═══ Passage for review ═══

There’s a lone, gripping moment in Stonewall. It occurs about a third of the way through the otherwise lugubrious 2 hour film, as a pair of billy club-wielding police officers savagely beat Danny (Jeremy Irvine), the film’s blond, angelic centerpiece and preordained hero. What comes next is predictable but no less harrowing, as one of the officers, in the smarmiest tone imaginable, wonders aloud if the bloodied, battered young man should fellate him. Danny is spared when the cops are abruptly called away, but it’s his first taste of extreme persecution, the subhuman treatment gays endured in the late ’60s. Watching, you can’t help but think that while things are still far from perfect for the LGBT community, the movement sparked by the near-mythic events surrounding the legendary Stonewall Inn bar transformed our existence. Yes, it got better.
Unfortunately, Stonewall () does not get better.
It most certainly did not get better for Danny, a closeted, small town Indiana high school student in love with his best friend Joe, a strapping high school quarterback.
“Do you think we’re sick?” asks the quiet, sensitive Danny, as Joe unbuckles his pants late one night in the front seat of his car. After Joe responds in the negative, Danny follows with a wistful, “I like you.”

═══ Entries shown ═══

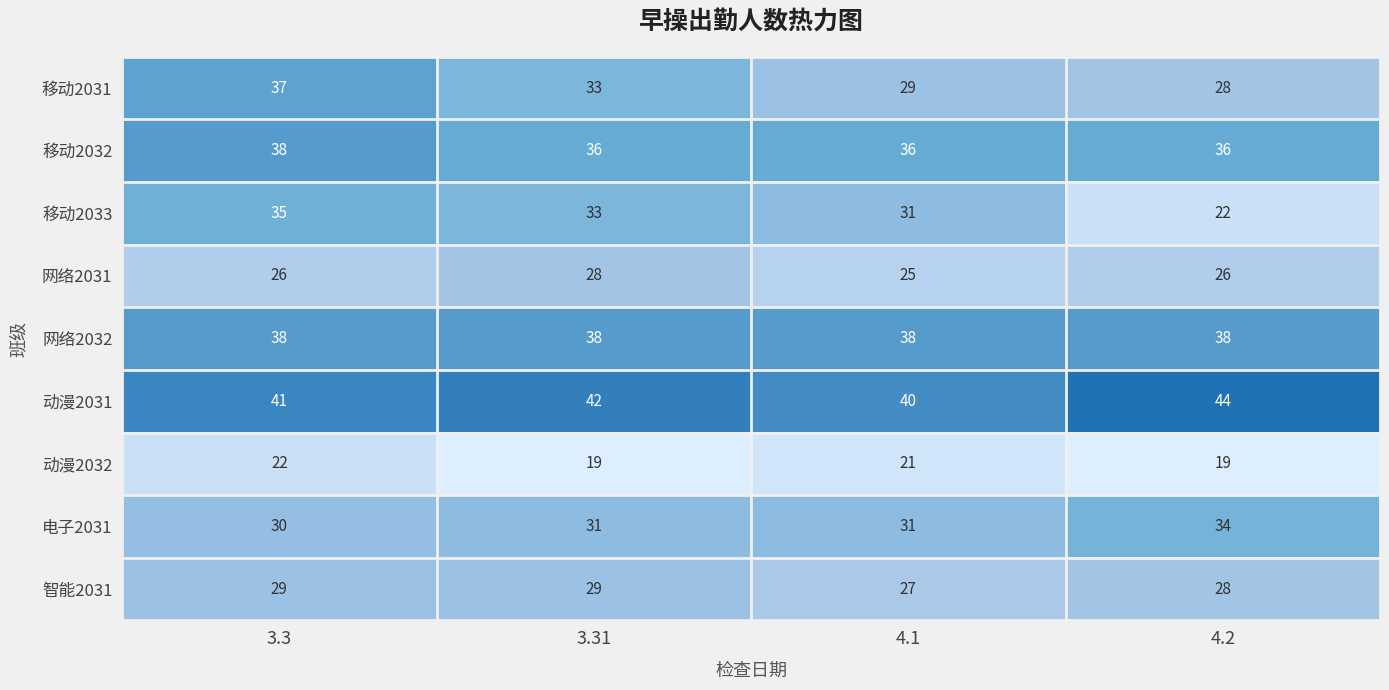

At which category is the sum across all series the highest?

3.3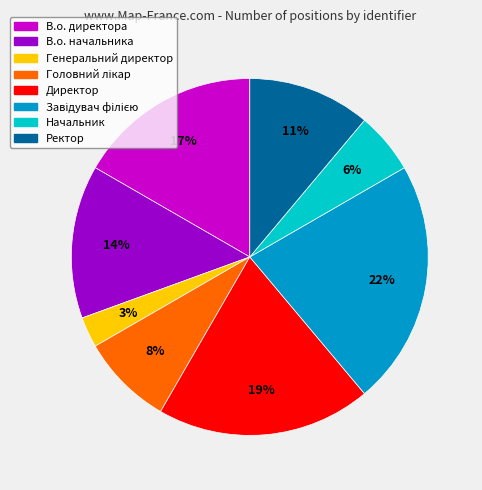

How many segments does this pie chart have?

8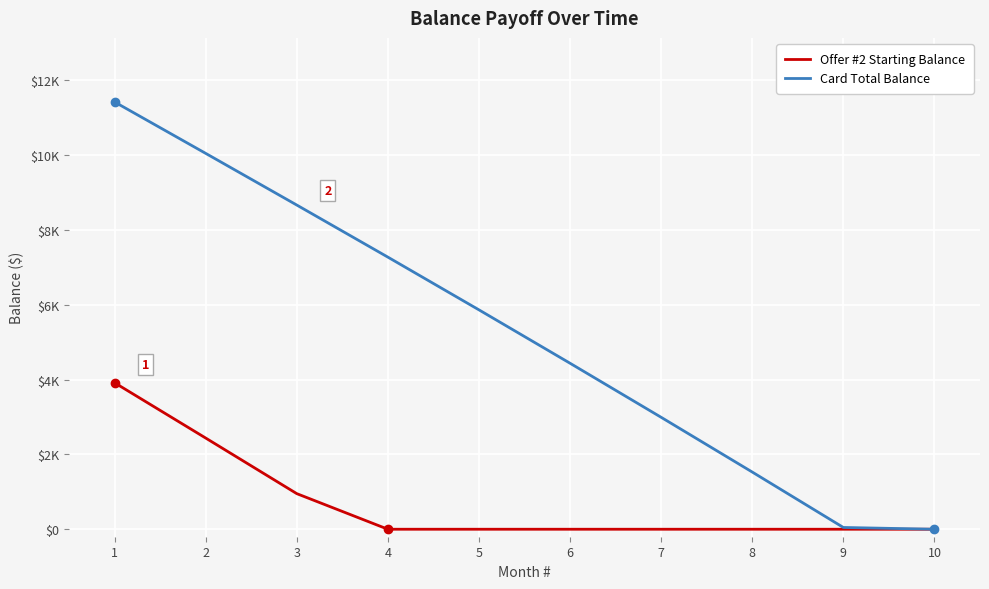

Does the chart display data point markers on the line(s)?

No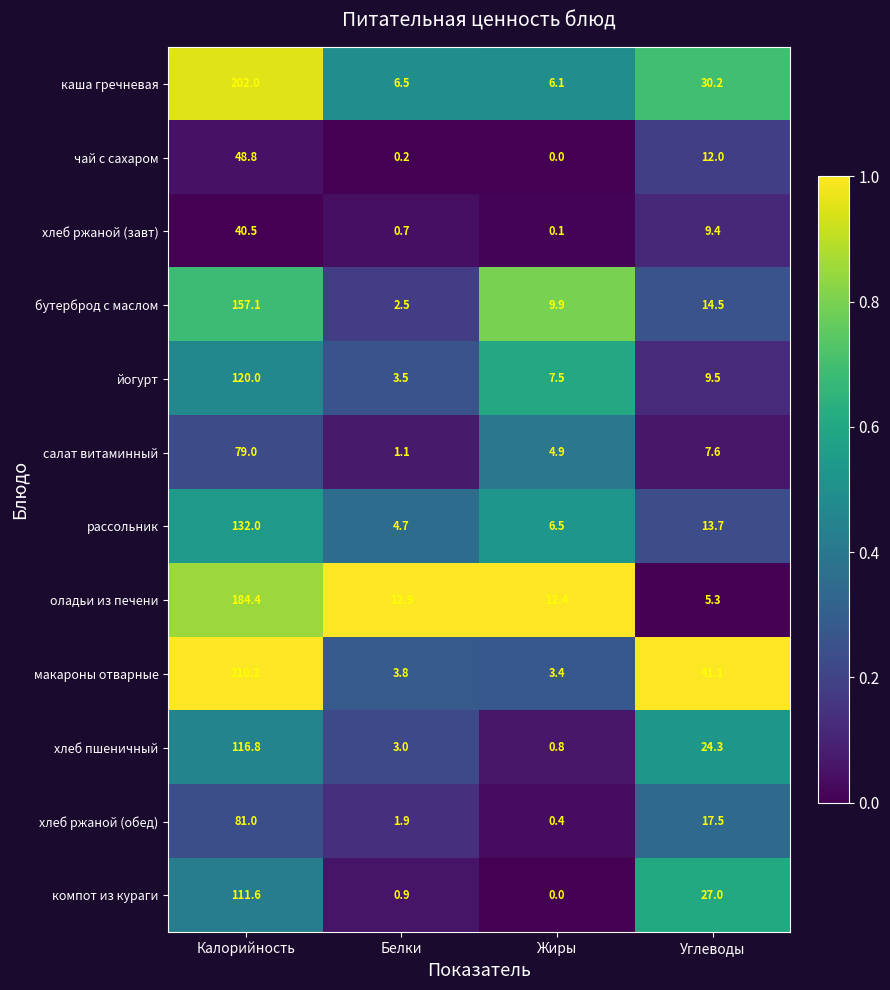

What is the difference between the maximum and minimum values in the хлеб пшеничный series?

116.0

═══

*Actions to take:*
**a)** Reproduce the stretch of the Stonewall review from "It most certainly" through "high school quarterback.".
**b)** According to the Stonewall review, what position does Joe play in high school?

*Written answers:*
**a)**
It most certainly did not get better for Danny, a closeted, small town Indiana high school student in love with his best friend Joe, a strapping high school quarterback.

**b)** Quarterback.